Glasses in the reaction zones of anhydrous and hydrous experiments at 0.4 and 1 GPa show a close chemical correspondence to those found in mantle xenoliths. At higher pressures the glasses are only slightly enriched in silica and alkalis and do not compare favourably with natural glasses. Addition of CO2 to the solvent results in only minor silica and alkali-enrichment at all pressures studied.
The mechanism of orthopyroxene dissolution is complex involving incongruent breakdown of the crystal, which results in a reaction zone that contains up to 60 modal % olivine. Inward diffusion of Ca results in clinopyroxene saturation and uphill diffusion of K, and to a lesser extent Na, from the Si-poor solvent to the Si-rich reaction zone melt account for the strongly alkaline character of the secondary melt. Olivine, and where present clinopyroxene, are transiently stable and are continuously precipitated in the reaction zone and then redissolved in the solvent as the orthopyroxene is progressively dissolved.

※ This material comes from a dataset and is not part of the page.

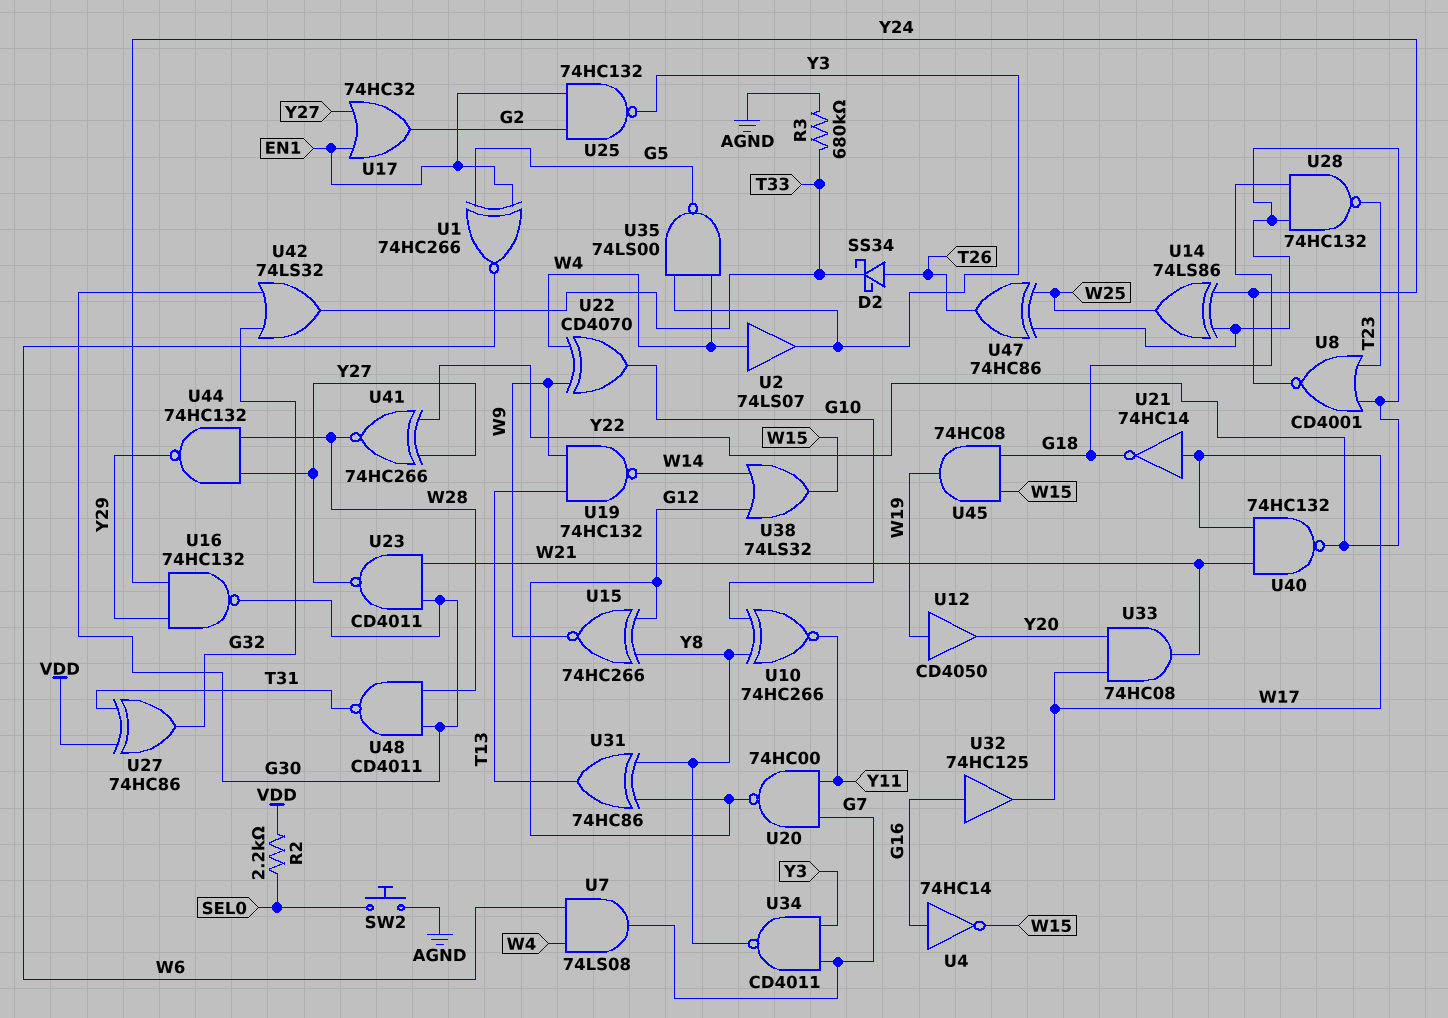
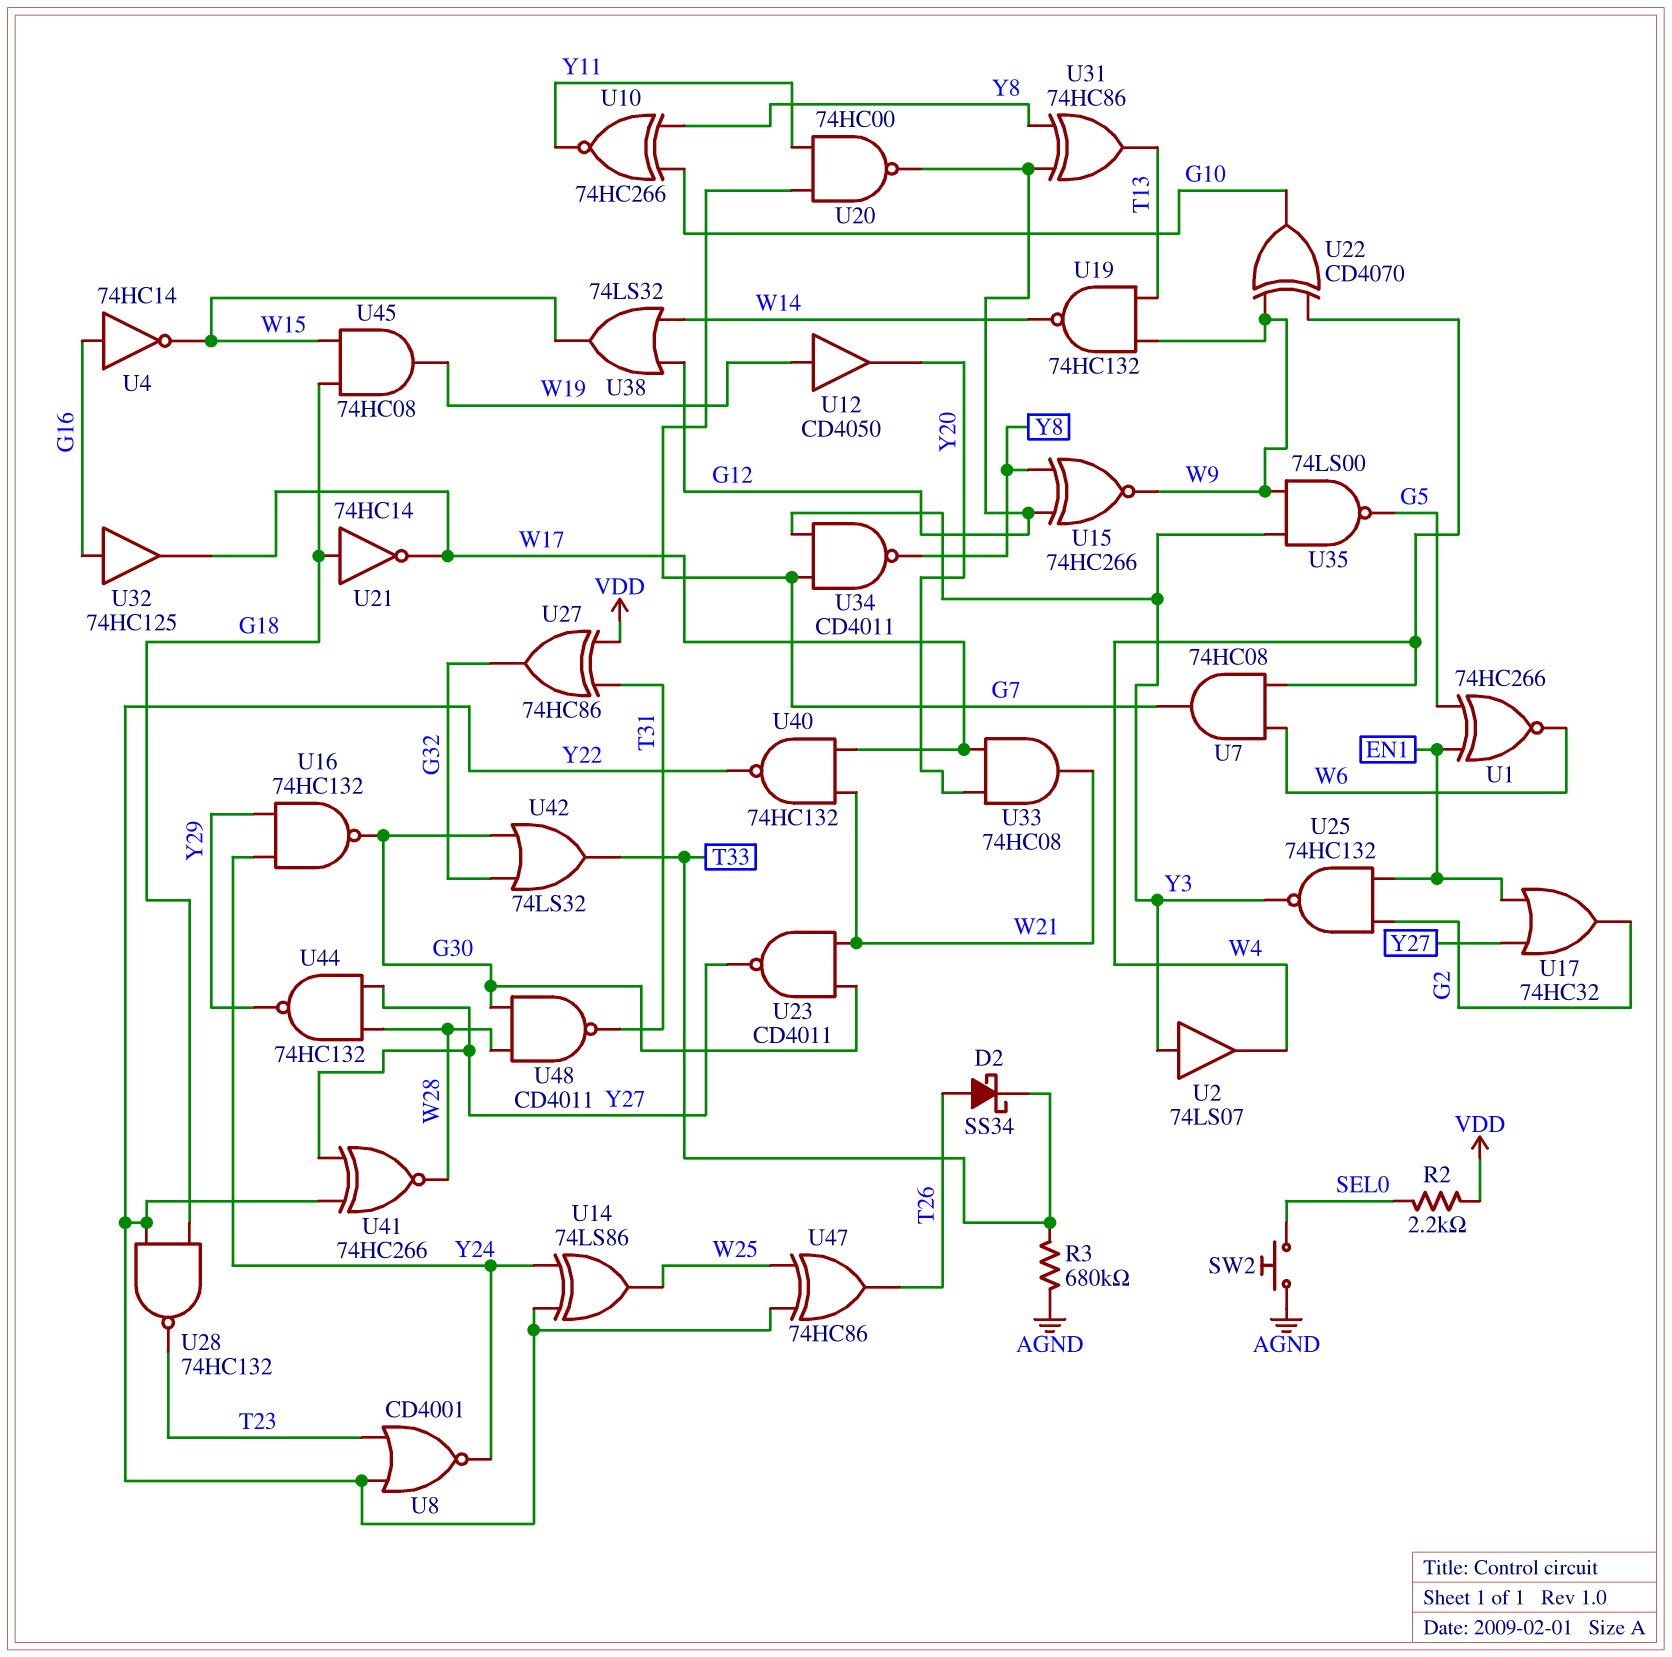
U2: buffer 74LS07 (in W4, out Y3) -> buffer 74LS07 (in Y3, out W4)
U7: AND 74LS08 (in W4, in W6, out G7) -> AND 74HC08 (in W4, in W6, out G7)
U21: NOT 74HC14 (in W17, out G18) -> NOT 74HC14 (in G18, out W17)
U35: NAND 74LS00 (in W4, in Y3, out G5) -> NAND 74LS00 (in W9, in Y3, out G5)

Although there are compelling reasons for supporting the hypothesis that Si-Al-rich alkaline melts are produced by orthopyroxene dissolution in the mantle there are several complications particularly regarding quenching in of disequilibrium reaction zone compositions and the mobility of highly polymerised melts in the upper mantle. It is likely that the formation of Si-Al-rich alkaline melts by reaction is a common process during the ascent of xenoliths. However, static, in-situ reactions within the mantle will likely lead to equilibrium compositions. Thus, secondary melts will be only moderately siliceous and relatively alkali-poor.